Fermato e ucciso un altro nero. La protesta dagli Usa al mondo

Nuovo video: la polizia picchia un afroamericano. Marcia a Washington, Casa Bianca blindata. Cortei in 4 continenti

Fermato e ucciso un altro nero. La protesta dagli Usa al mondo

New York L'America torna a scendere in piazza per George Floyd. A guidare il paese nel secondo weekend di proteste per l'uccisione dell'afroamericano a Minneapolis è la capitale Washington, dove ieri decine di migliaia di persone sono scese in piazza per manifestare contro il razzismo e contro l'abuso della forza da parte della polizia, ma anche contro la minaccia di Donald Trump di ricorrere all'esercito per placare i disordini. A marciare nel nome di Floyd, però, è il paese intero, da New York a Los Angeles, da Seattle a Philadelphia. Nei 12 giorni dalla sua morte i manifestanti sono scesi in strada in oltre 650 città di tutti e i 50 stati americani. Ma è tutto il mondo a unirsi alle dimostrazioni, con marce in Germania, Gran Bretagna, Francia, Canada, Australia, Corea del Sud e Giappone.

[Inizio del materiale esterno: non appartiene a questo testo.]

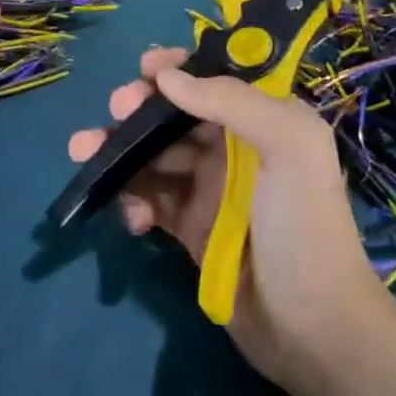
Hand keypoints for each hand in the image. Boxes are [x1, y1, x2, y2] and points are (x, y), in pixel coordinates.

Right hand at [68, 48, 385, 385]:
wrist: (312, 328)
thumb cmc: (303, 223)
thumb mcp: (287, 145)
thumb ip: (230, 100)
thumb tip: (165, 76)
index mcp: (262, 119)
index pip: (214, 79)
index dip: (179, 68)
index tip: (145, 67)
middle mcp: (234, 147)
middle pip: (174, 114)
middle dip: (139, 107)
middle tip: (115, 110)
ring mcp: (209, 189)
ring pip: (154, 155)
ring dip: (118, 150)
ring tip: (83, 152)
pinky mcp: (190, 228)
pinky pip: (150, 201)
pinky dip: (134, 202)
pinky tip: (134, 219)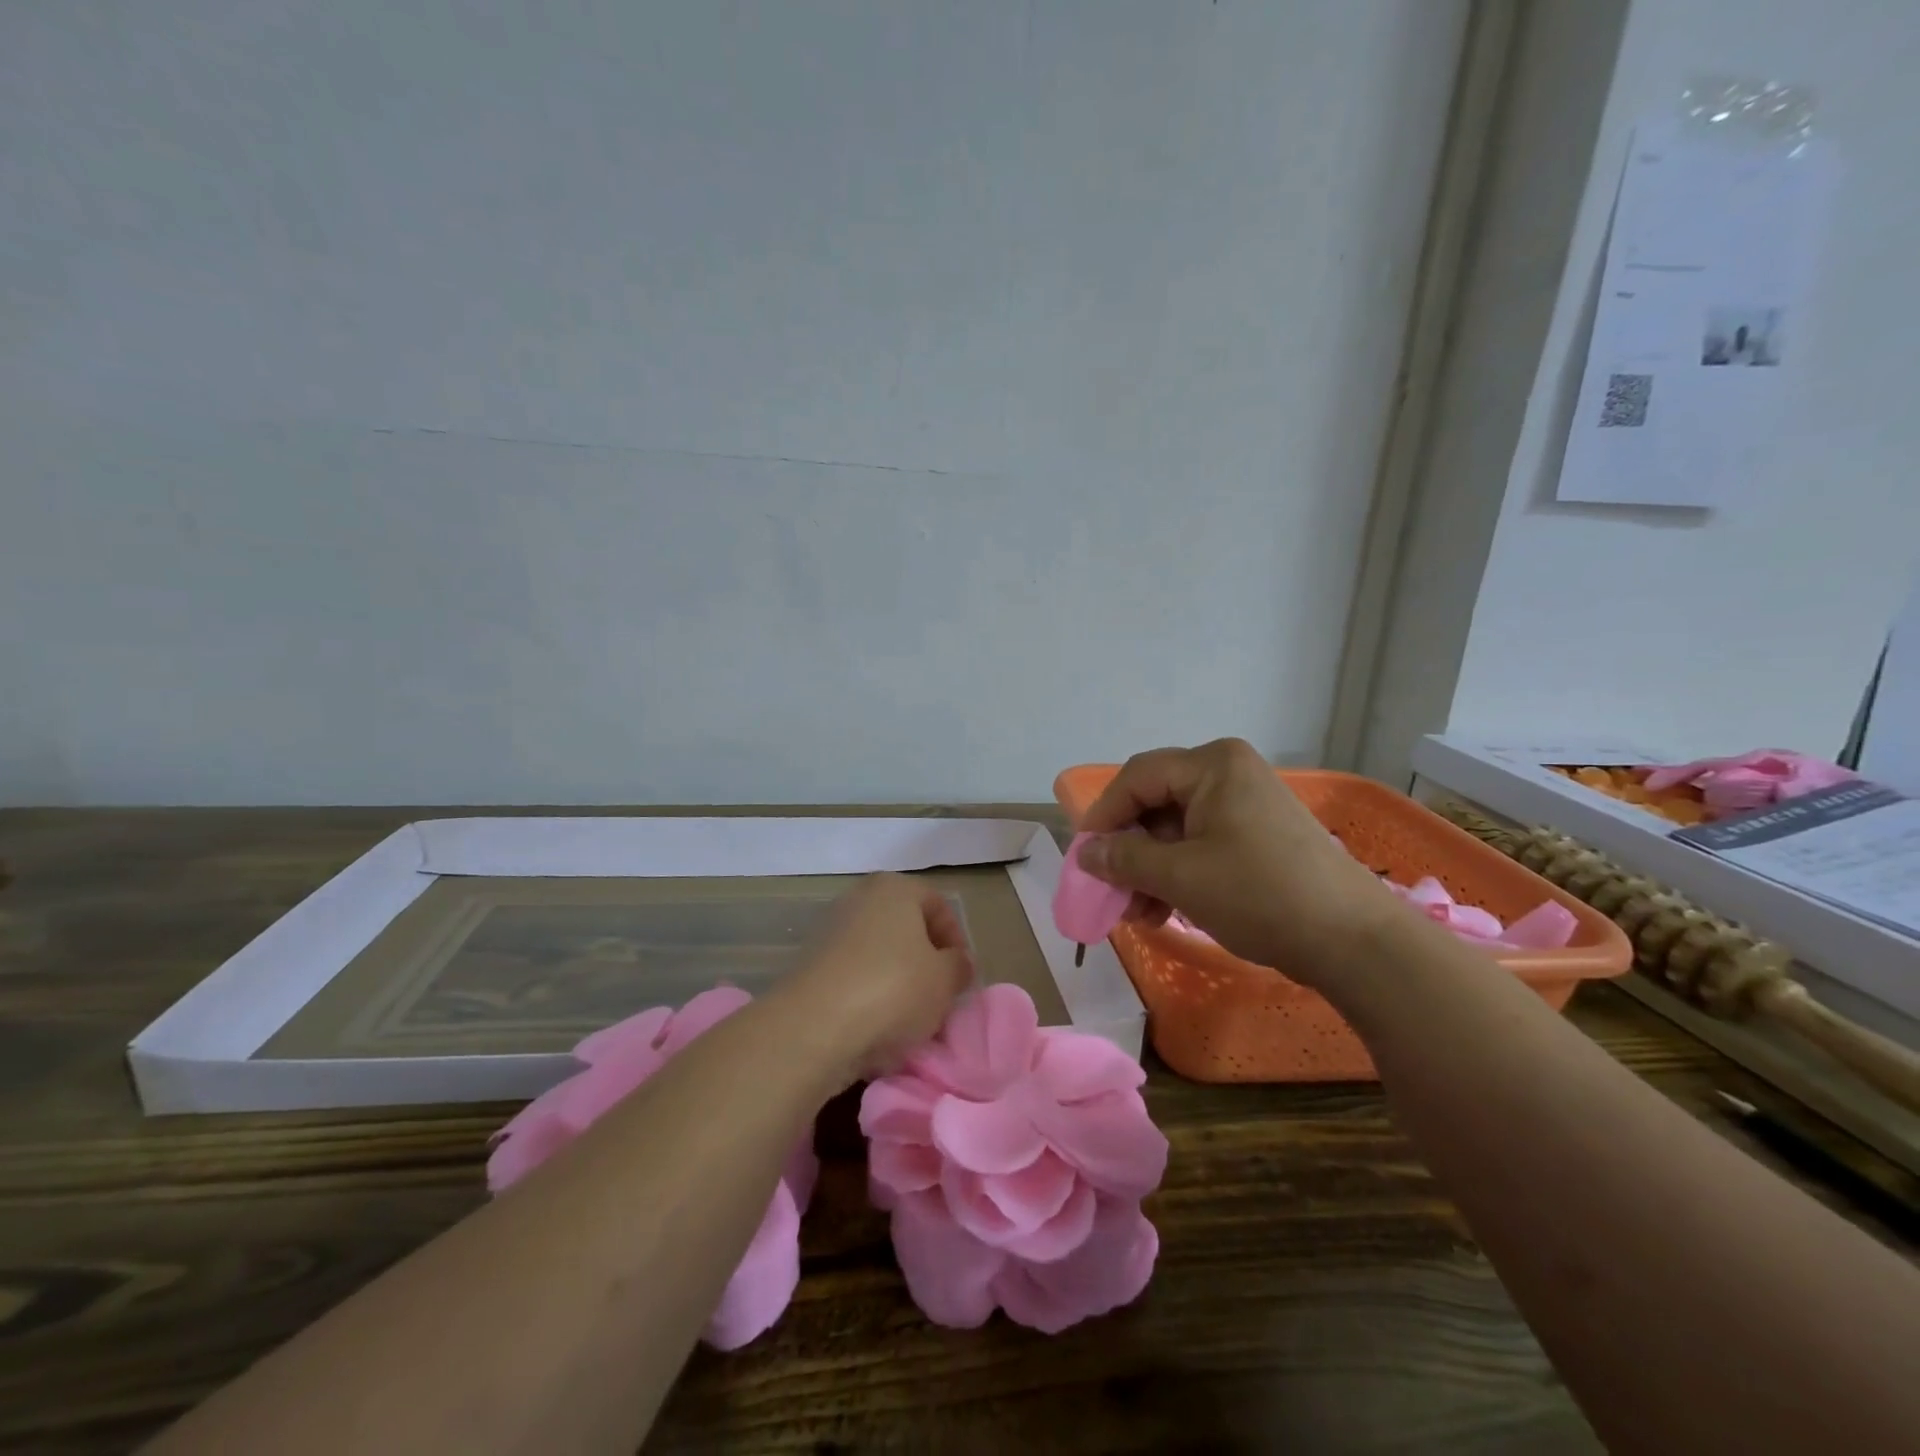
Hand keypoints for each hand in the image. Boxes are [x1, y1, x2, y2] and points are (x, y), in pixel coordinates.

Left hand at [778, 873, 972, 1082]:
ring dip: (897, 982)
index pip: (938, 906)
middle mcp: (859, 898)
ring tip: (908, 1019)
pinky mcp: (810, 965)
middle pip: (906, 929)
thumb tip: (956, 963)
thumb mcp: (946, 979)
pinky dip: (868, 996)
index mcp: (894, 888)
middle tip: (938, 998)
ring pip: (879, 955)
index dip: (956, 941)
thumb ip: (959, 966)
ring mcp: (830, 930)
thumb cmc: (893, 989)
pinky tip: (876, 1027)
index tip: (961, 977)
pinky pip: (853, 976)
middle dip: (925, 963)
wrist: (815, 1026)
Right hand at [1077, 739, 1391, 980]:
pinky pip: (1201, 844)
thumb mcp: (1181, 877)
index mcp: (1212, 765)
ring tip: (1136, 913)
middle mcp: (1228, 773)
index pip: (1137, 778)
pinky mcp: (1258, 835)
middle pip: (1156, 803)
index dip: (1103, 816)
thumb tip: (1086, 853)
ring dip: (1149, 869)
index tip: (1084, 858)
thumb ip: (1125, 859)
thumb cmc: (1260, 894)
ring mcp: (1246, 804)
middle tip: (1109, 891)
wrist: (1354, 940)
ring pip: (1176, 828)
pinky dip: (1178, 873)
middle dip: (1128, 850)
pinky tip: (1163, 911)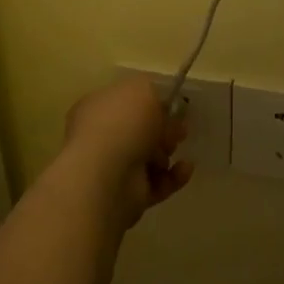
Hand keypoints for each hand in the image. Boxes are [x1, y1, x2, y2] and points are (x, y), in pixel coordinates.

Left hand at [61, 77, 193, 225]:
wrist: (108, 176)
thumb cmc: (122, 124)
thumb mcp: (142, 88)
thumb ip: (155, 89)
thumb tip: (163, 105)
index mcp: (98, 108)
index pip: (126, 101)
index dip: (152, 101)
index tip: (175, 103)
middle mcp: (102, 137)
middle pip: (140, 130)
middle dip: (164, 128)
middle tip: (180, 127)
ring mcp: (114, 168)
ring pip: (150, 157)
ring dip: (167, 151)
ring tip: (172, 148)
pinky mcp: (130, 195)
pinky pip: (159, 182)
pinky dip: (174, 176)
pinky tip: (185, 168)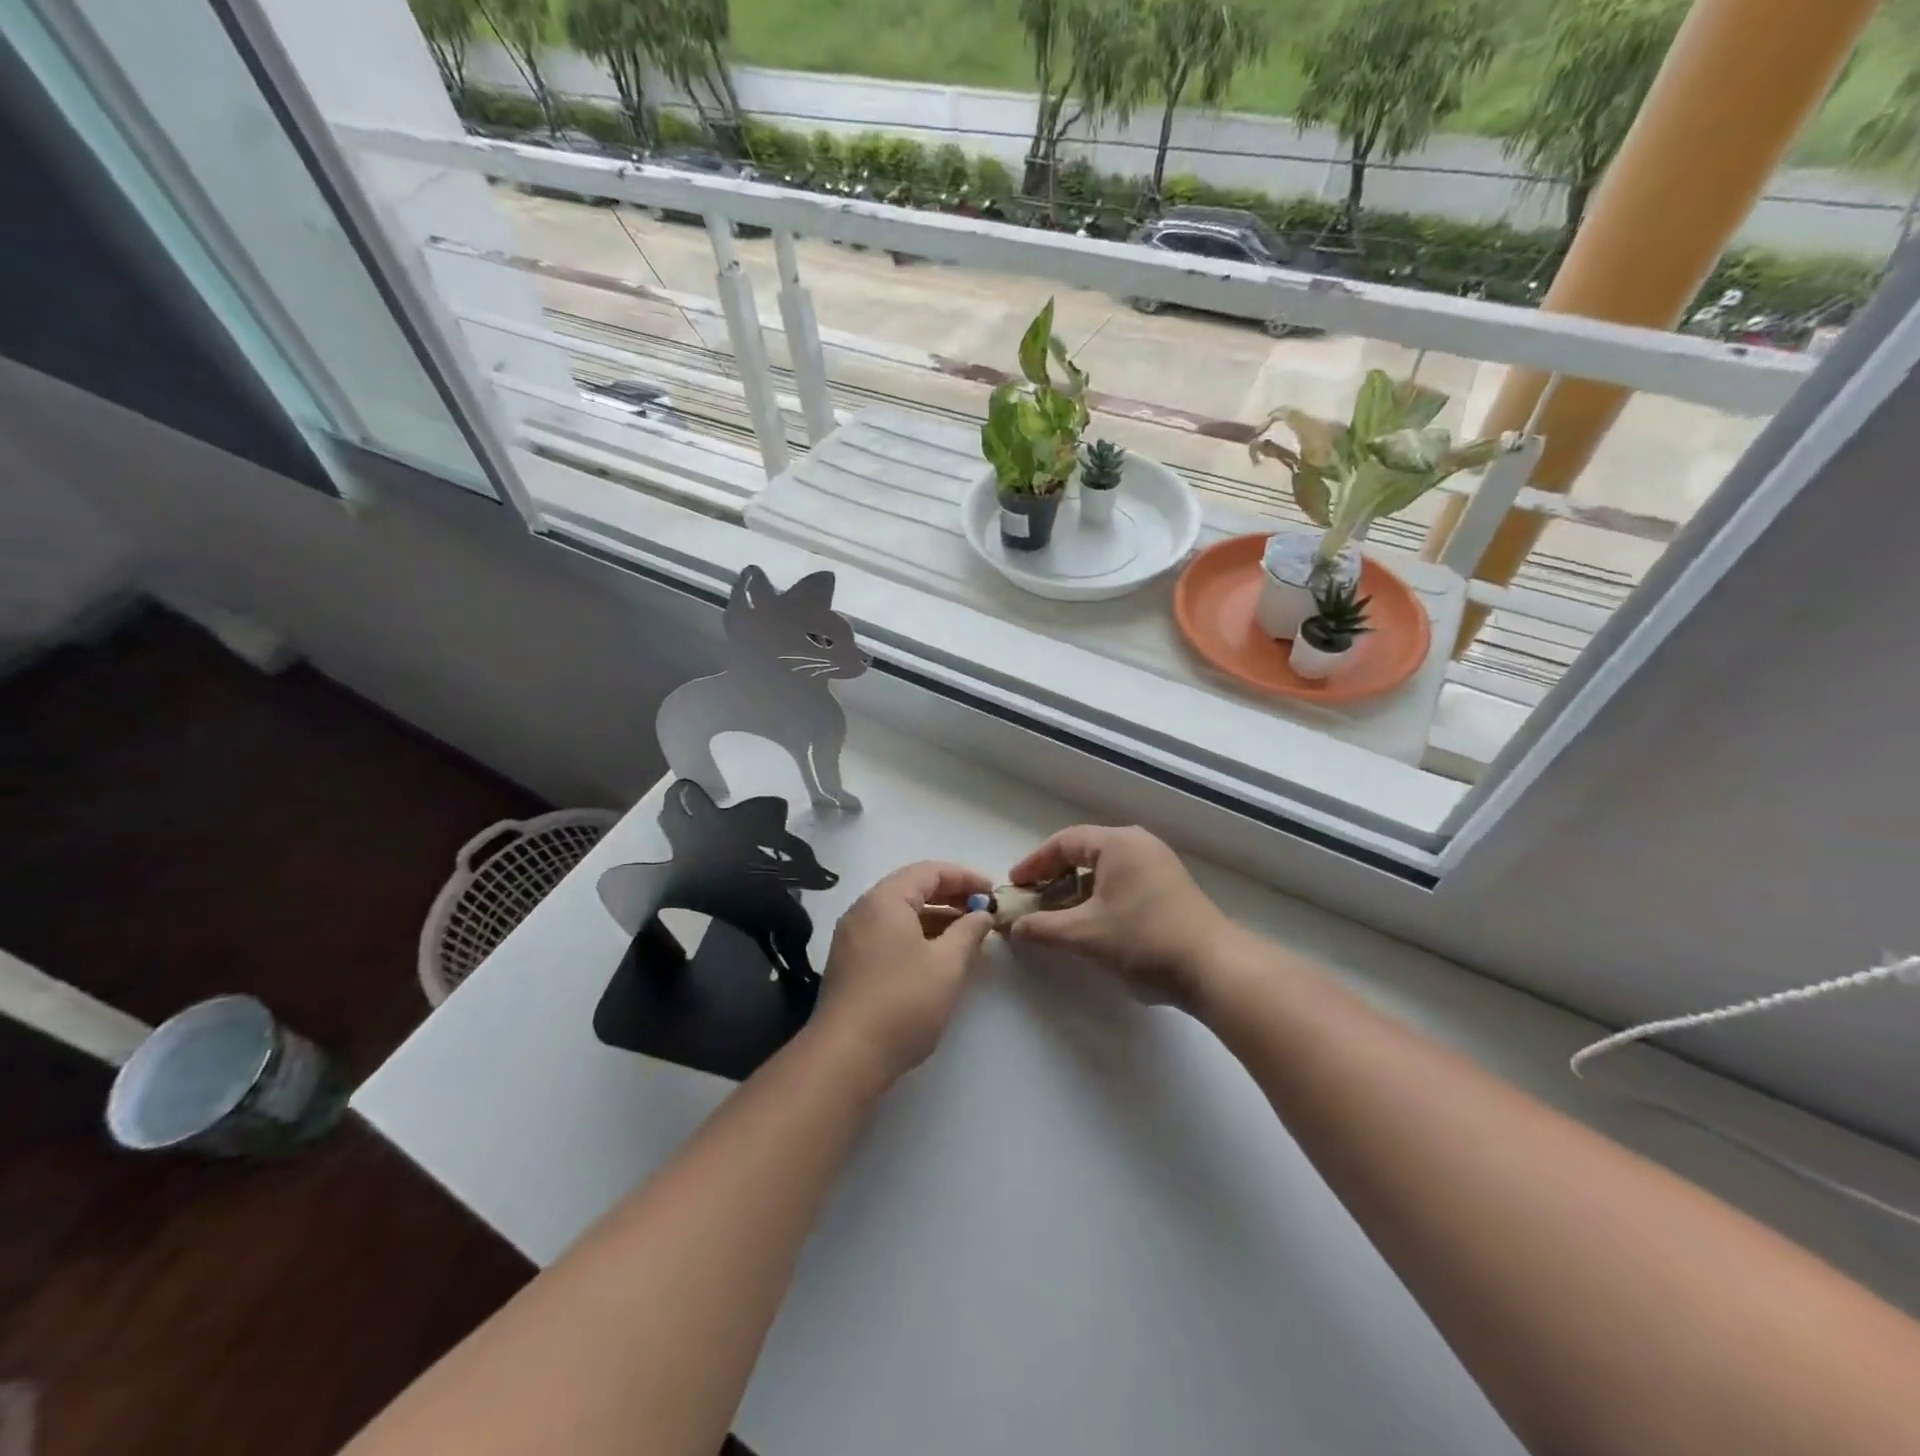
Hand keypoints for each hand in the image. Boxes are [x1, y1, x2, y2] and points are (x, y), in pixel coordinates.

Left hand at [814, 862, 993, 1086]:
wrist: (846, 1056)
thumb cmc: (903, 1002)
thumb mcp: (948, 965)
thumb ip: (969, 932)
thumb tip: (982, 914)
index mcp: (885, 899)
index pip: (930, 871)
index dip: (965, 878)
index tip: (993, 893)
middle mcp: (864, 910)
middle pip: (912, 888)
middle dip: (951, 897)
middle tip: (983, 911)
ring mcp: (852, 937)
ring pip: (901, 914)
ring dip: (935, 918)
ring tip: (967, 935)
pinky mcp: (850, 963)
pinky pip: (889, 934)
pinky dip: (917, 936)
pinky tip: (938, 957)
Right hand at [1006, 826, 1233, 1010]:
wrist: (1214, 968)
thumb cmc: (1145, 940)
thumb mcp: (1085, 934)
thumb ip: (1043, 928)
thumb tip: (1013, 927)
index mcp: (1118, 843)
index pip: (1064, 842)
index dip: (1034, 863)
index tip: (1014, 885)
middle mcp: (1139, 845)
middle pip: (1085, 852)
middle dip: (1054, 875)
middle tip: (1032, 898)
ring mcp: (1158, 865)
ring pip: (1105, 869)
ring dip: (1076, 889)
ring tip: (1057, 913)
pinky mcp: (1170, 888)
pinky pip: (1123, 881)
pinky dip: (1099, 896)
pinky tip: (1091, 922)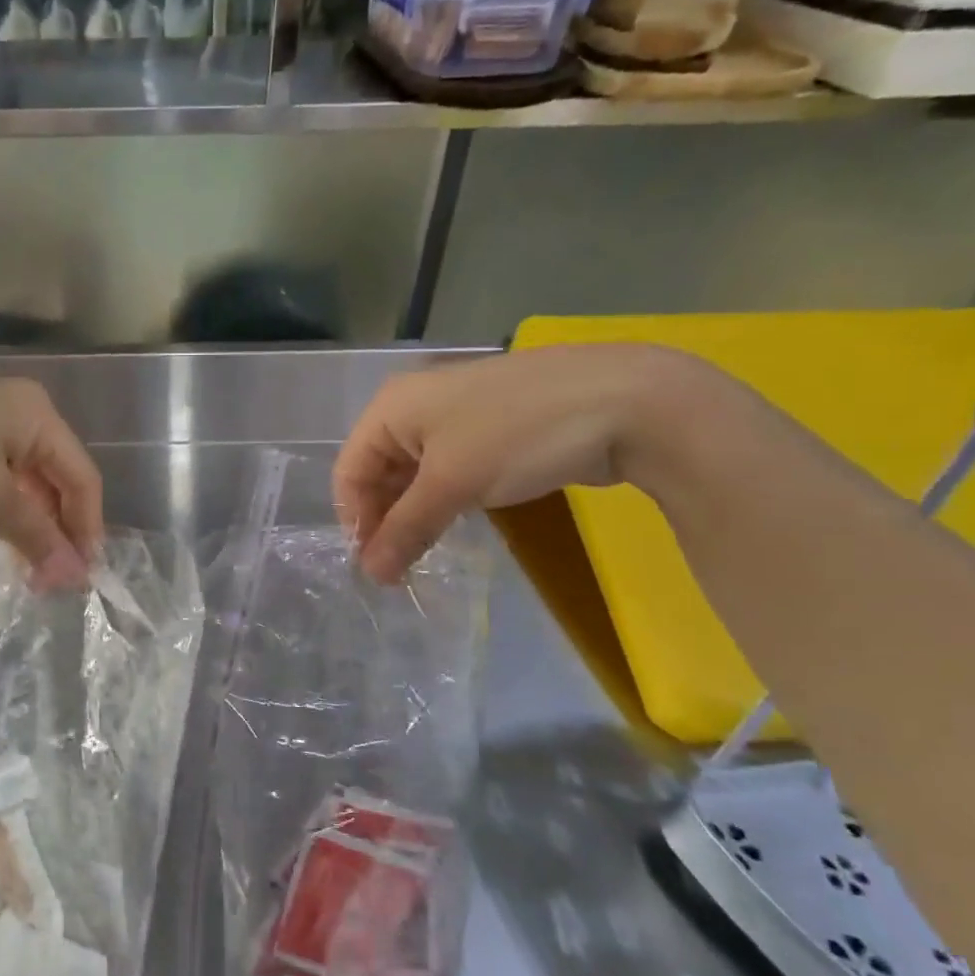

Il corpo di Floyd, invece, è stato portato nei giorni scorsi a Raeford, in North Carolina, dove è nato, e dove ieri è stata allestita la camera ardente e si è tenuta una cerimonia privata per la famiglia. Cerimonia analoga a quella in programma domani a Houston, in Texas, dove il 46enne è cresciuto e ha vissuto gran parte della sua vita prima di trasferirsi cinque anni fa in Minnesota. Martedì, infine, nella stessa città si terrà un funerale con 500 persone a cui prenderà parte anche il candidato democratico alla Casa Bianca Joe Biden, mentre non dovrebbe esserci il presidente Trump.

E proprio il Comandante in Capo è tornato sulla questione manifestazioni su Twitter: «Non inginocchiatevi», ha scritto a proposito del gesto simbolo di chi manifesta contro il razzismo e la violenza della polizia. Un gesto nato sui campi di football americano come forma di protesta da parte di alcuni giocatori, viene visto dal tycoon come irriverente contro l'inno nazionale e la bandiera. A suo parere, infatti, «ci sono molti altri modi per protestare». Mentre il numero uno della Nfl, la lega professionistica di football americano, ha chiesto scusa ai giocatori per non aver ascoltato prima le loro preoccupazioni sulla questione razziale negli Usa: «Abbiamo sbagliato», ha detto. In un video Roger Godell ha offerto le sue condoglianze alle famiglie delle vittime della brutalità della polizia, ammettendo di non aver ascoltato abbastanza i campioni che protestavano pacificamente. A partire da Colin Kaepernick, il quarterback dei San Francisco 49ers diventato famoso per il suo gesto di inginocchiarsi durante l'inno nazionale prima di ogni partita.

Intanto, ad infiammare nuovamente gli animi, è l'ennesimo drammatico video che mostra un afroamericano morto dopo essere stato fermato da alcuni agenti a Tacoma, nello stato di Washington. L'episodio risale al 3 marzo e la vittima si chiama Manuel Ellis. L'uomo sarebbe stato all'improvviso scaraventato a terra, quando gli agenti hanno continuato a infierire, mentre per la polizia è stato lui ad aggredire i poliziotti. A girarlo - secondo il New York Times - è stata una donna che si trovava dietro alla macchina della polizia e che si sente urlare: «Smettetela di colpirlo, o mio Dio smettetela!».

A Buffalo, invece, sono comparsi davanti a un giudice i due poliziotti accusati di aggressione e sospesi dal servizio per aver scaraventato a terra e ferito gravemente un

manifestante 75enne. I due si sono detti non colpevoli e sono stati rilasciati senza fissare alcuna cauzione. Dopo la loro sospensione, 57 colleghi del dipartimento di polizia di Buffalo si sono dimessi in segno di solidarietà.